**Assignment**
Each line of the records below needs repeating exactly. Skip the pictures.

**The data**
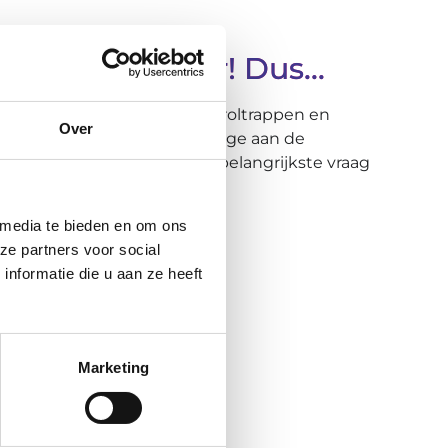
k voor u klaar! Dus...
. Dankzij zijn kennis van roltrappen en
Over
 levert hij een actieve bijdrage aan de
 met jou in gesprek. Maar de belangrijkste vraag
 media te bieden en om ons
voor?
ze partners voor social
nformatie die u aan ze heeft
Marketing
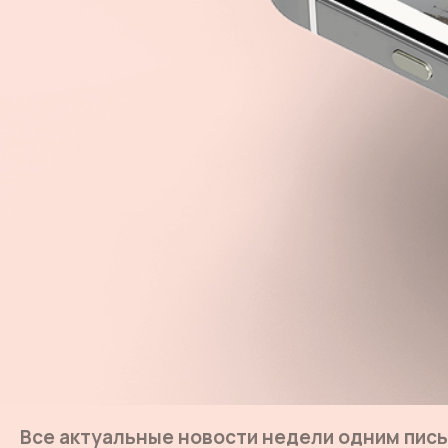
Все актуальные новости недели одним пис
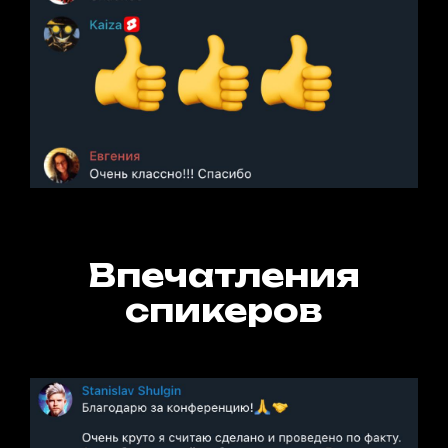
Впечатления
спикеров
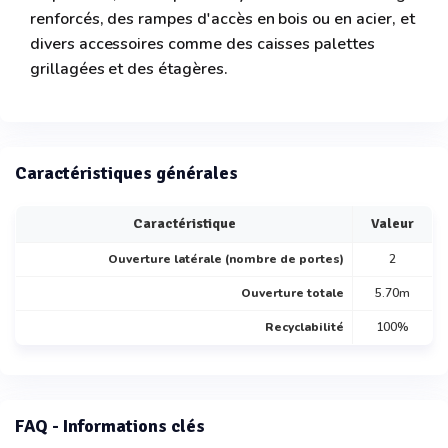
renforcés, des rampes d'accès en bois ou en acier, et
divers accessoires comme des caisses palettes
grillagées et des étagères.
Caractéristiques générales
Caractéristique
Valeur
Ouverture latérale (nombre de portes)
2
Ouverture totale
5.70m
Recyclabilité
100%
FAQ - Informations clés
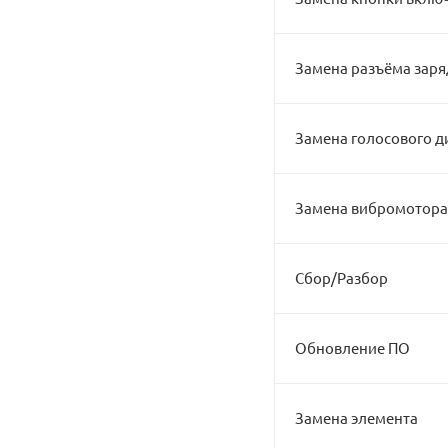
Замена разъёма заря
Замена голосового 
Замена вибромотора
Сбор/Разбор
Обновление ПО
Замена элемента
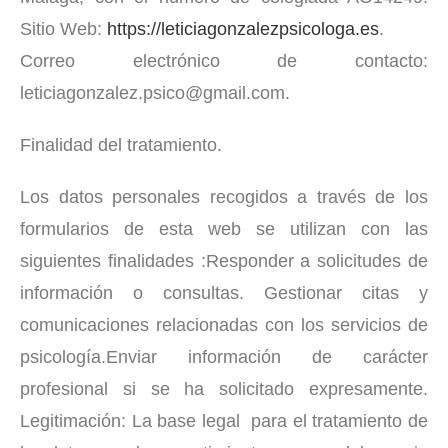
Sitio Web:
https://leticiagonzalezpsicologa.es
.
Correo electrónico de contacto:
leticiagonzalez.psico@gmail.com.
Finalidad del tratamiento.
Los datos personales recogidos a través de los
formularios de esta web se utilizan con las
siguientes finalidades :Responder a solicitudes de
información o consultas. Gestionar citas y
comunicaciones relacionadas con los servicios de
psicología.Enviar información de carácter
profesional si se ha solicitado expresamente.
Legitimación: La base legal para el tratamiento de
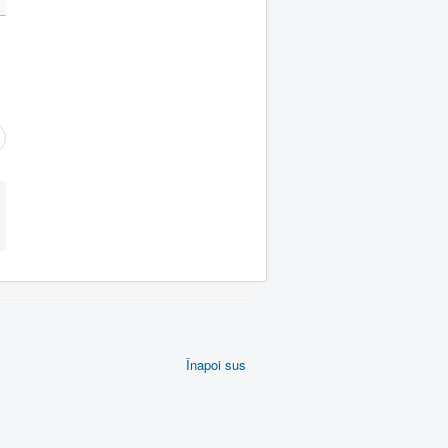
Înapoi sus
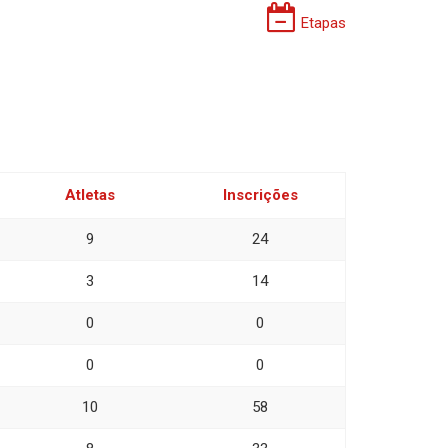
Etapas
Atletas
Inscrições
9
24
3
14
0
0
0
0
10
58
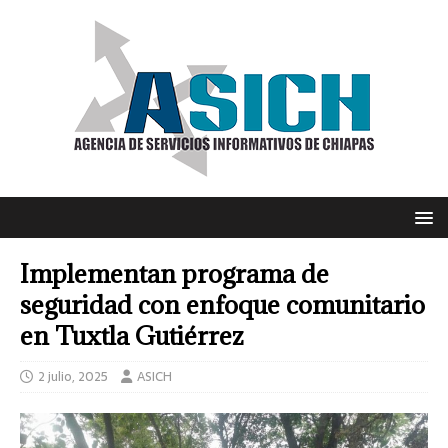
Implementan programa de
seguridad con enfoque comunitario
en Tuxtla Gutiérrez
2 julio, 2025
ASICH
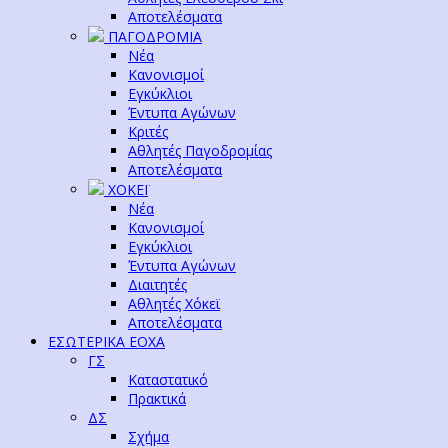
Αποτελέσματα
ΠΑΓΟΔΡΟΜΙΑ
Νέα
Κανονισμοί
Εγκύκλιοι
Έντυπα Αγώνων
Κριτές
Αθλητές Παγοδρομίας
Αποτελέσματα
ΧΟΚΕΪ
Νέα
Κανονισμοί
Εγκύκλιοι
Έντυπα Αγώνων
Διαιτητές
Αθλητές Χόκεϊ
Αποτελέσματα
ΕΣΩΤΕΡΙΚΑ ΕΟΧΑ
ΓΣ
Καταστατικό
Πρακτικά
ΔΣ
Σχήμα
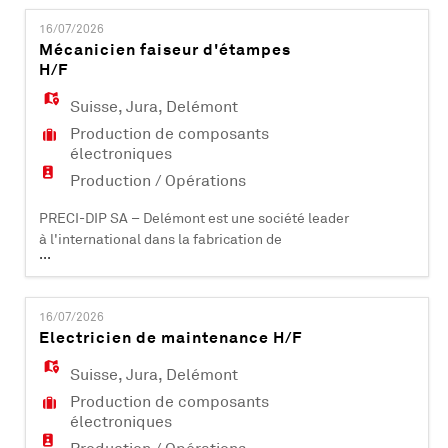
EN
9100 et IATF 16949, elle compte plus de 500
16/07/2026
collaborateurs et est active dans les domaines
Mécanicien faiseur d'étampes
industriels, aéronautiques, automobiles,
H/F
FR
médicaux et informatiques. PRECI-DIP SA dé
Suisse
,
Jura
,
Delémont
Production de composants
IT
électroniques
Production / Opérations
DE
PRECI-DIP SA – Delémont est une société leader
à l'international dans la fabrication de
...
composants électroniques (contacts et
ES
connecteurs). Certifiée ISO 9001, ISO 14001, EN
9100 et IATF 16949, elle compte plus de 500
16/07/2026
collaborateurs et est active dans les domaines
Electricien de maintenance H/F
industriels, aéronautiques, automobiles,
PT
médicaux et informatiques. PRECI-DIP SA dév
Suisse
,
Jura
,
Delémont
Production de composants
électroniques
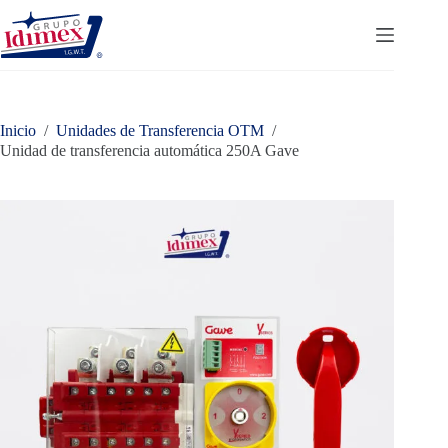
Saltar
al
contenido
Inicio
/
Unidades de Transferencia OTM
/
Unidad de transferencia automática 250A Gave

**Answer box**
k voor u klaar! Dus...
. Dankzij zijn kennis van roltrappen en
Over
 levert hij een actieve bijdrage aan de
 met jou in gesprek. Maar de belangrijkste vraag
 media te bieden en om ons
voor?
ze partners voor social
nformatie die u aan ze heeft
Marketing
Все актуальные новости недели одним пис
Впечатления
спикеров
renforcés, des rampes d'accès en bois ou en acier, et
divers accessoires comme des caisses palettes
grillagées et des étagères.
Caractéristiques générales
Caractéristique
Valeur
Ouverture latérale (nombre de portes)
2
Ouverture totale
5.70m
Recyclabilité
100%
FAQ - Informations clés
Замена разъёма заря
Замена голосового 
Замена вибромотора
Сбор/Разбор
Обновление ПО
Замена элемента
Sitio Web:
https://leticiagonzalezpsicologa.es
.
Correo electrónico de contacto:
leticiagonzalez.psico@gmail.com.
Finalidad del tratamiento.
Los datos personales recogidos a través de los
formularios de esta web se utilizan con las
siguientes finalidades :Responder a solicitudes de
información o consultas. Gestionar citas y
comunicaciones relacionadas con los servicios de
psicología.Enviar información de carácter
profesional si se ha solicitado expresamente.
Legitimación: La base legal para el tratamiento de
Înapoi sus
Etapas
Atletas
Inscrições
9
24
3
14
0
0
0
0
10
58
Implementan programa de
seguridad con enfoque comunitario
en Tuxtla Gutiérrez
2 julio, 2025
ASICH
Αποτελέσματα
ΠΑΓΟΔΡΟΜΙΑ
Νέα
Κανονισμοί
Εγκύκλιοι
Έντυπα Αγώνων
Κριτές
Αθλητές Παγοδρομίας
Αποτελέσματα
ΧΟΚΕΪ
Νέα
Κανονισμοί
Εγκύκλιοι
Έντυπα Αγώνων
Διαιτητές
Αθλητές Χόκεϊ
Αποτελέσματα
ΕΣΩΤΕΡΙΚΑ ΕΟΧΑ
ΓΣ
Καταστατικό
Πρακτικά
ΔΣ
Σχήμα
EN
9100 et IATF 16949, elle compte plus de 500
16/07/2026
collaborateurs et est active dans les domaines
Mécanicien faiseur d'étampes
industriels, aéronautiques, automobiles,
H/F
FR
médicaux et informatiques. PRECI-DIP SA dé
Suisse
,
Jura
,
Delémont
Production de composants
IT
électroniques
Production / Opérations
DE
PRECI-DIP SA – Delémont est une société leader
à l'international dans la fabrication de
...
composants électroniques (contacts et
ES
connecteurs). Certifiée ISO 9001, ISO 14001, EN
9100 et IATF 16949, elle compte plus de 500
16/07/2026
collaborateurs et est active dans les domaines
Electricien de maintenance H/F
industriels, aéronautiques, automobiles,
PT
médicaux et informatiques. PRECI-DIP SA dév
Suisse
,
Jura
,
Delémont
Production de composants
électroniques
Saltar
al
contenido
Inicio
/
Unidades de Transferencia OTM
/
Unidad de transferencia automática 250A Gave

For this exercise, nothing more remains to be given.